▶ LISTAGEM DO EXERCÍCIO:
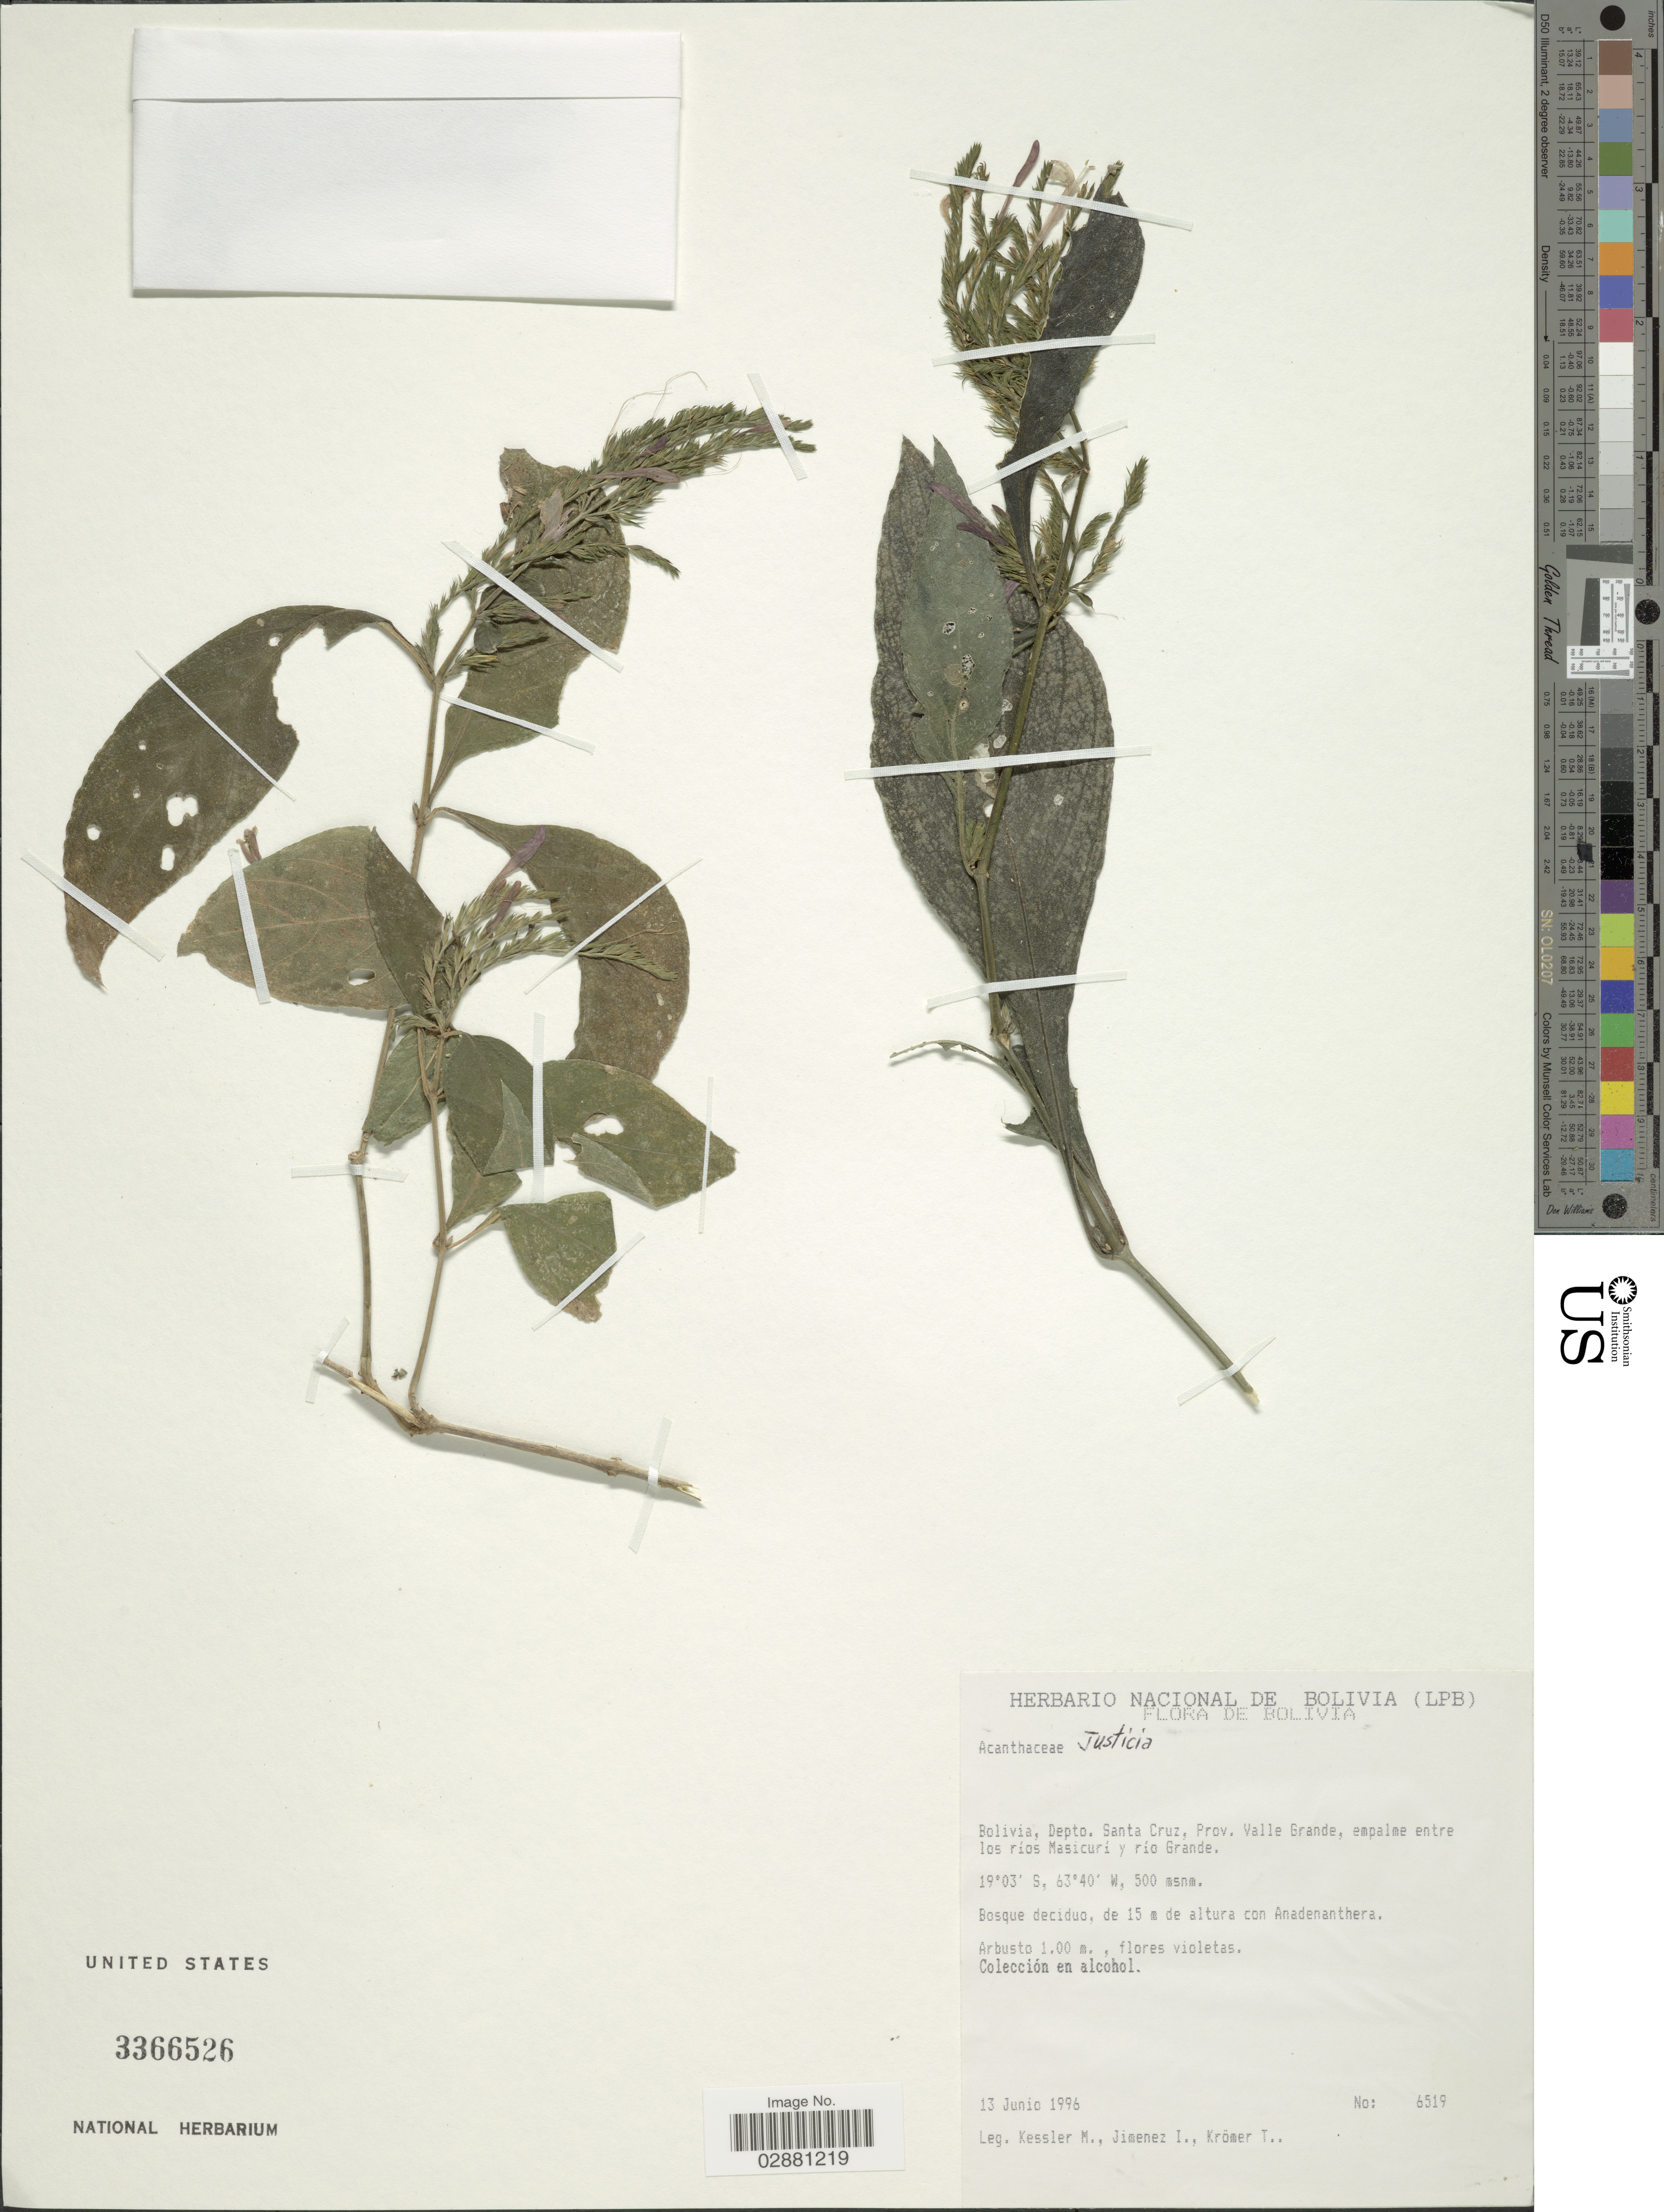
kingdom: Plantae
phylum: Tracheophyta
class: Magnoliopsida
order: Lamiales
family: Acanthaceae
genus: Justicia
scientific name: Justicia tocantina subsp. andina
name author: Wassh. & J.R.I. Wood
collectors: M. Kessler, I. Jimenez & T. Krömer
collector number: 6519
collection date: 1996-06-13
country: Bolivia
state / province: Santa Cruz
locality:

▶ EXERCÍCIO: Formate todas as linhas da listagem como uma lista numerada, sem as linhas em branco. Deixe as imagens fora da resposta.

▶ RESOLUÇÃO DO EXERCÍCIO:
1. kingdom: Plantae
2. phylum: Tracheophyta
3. class: Magnoliopsida
4. order: Lamiales
5. family: Acanthaceae
6. genus: Justicia
7. scientific name: Justicia tocantina subsp. andina
8. name author: Wassh. & J.R.I. Wood
9. collectors: M. Kessler, I. Jimenez & T. Krömer
10. collector number: 6519
11. collection date: 1996-06-13
12. country: Bolivia
13. state / province: Santa Cruz
14. locality:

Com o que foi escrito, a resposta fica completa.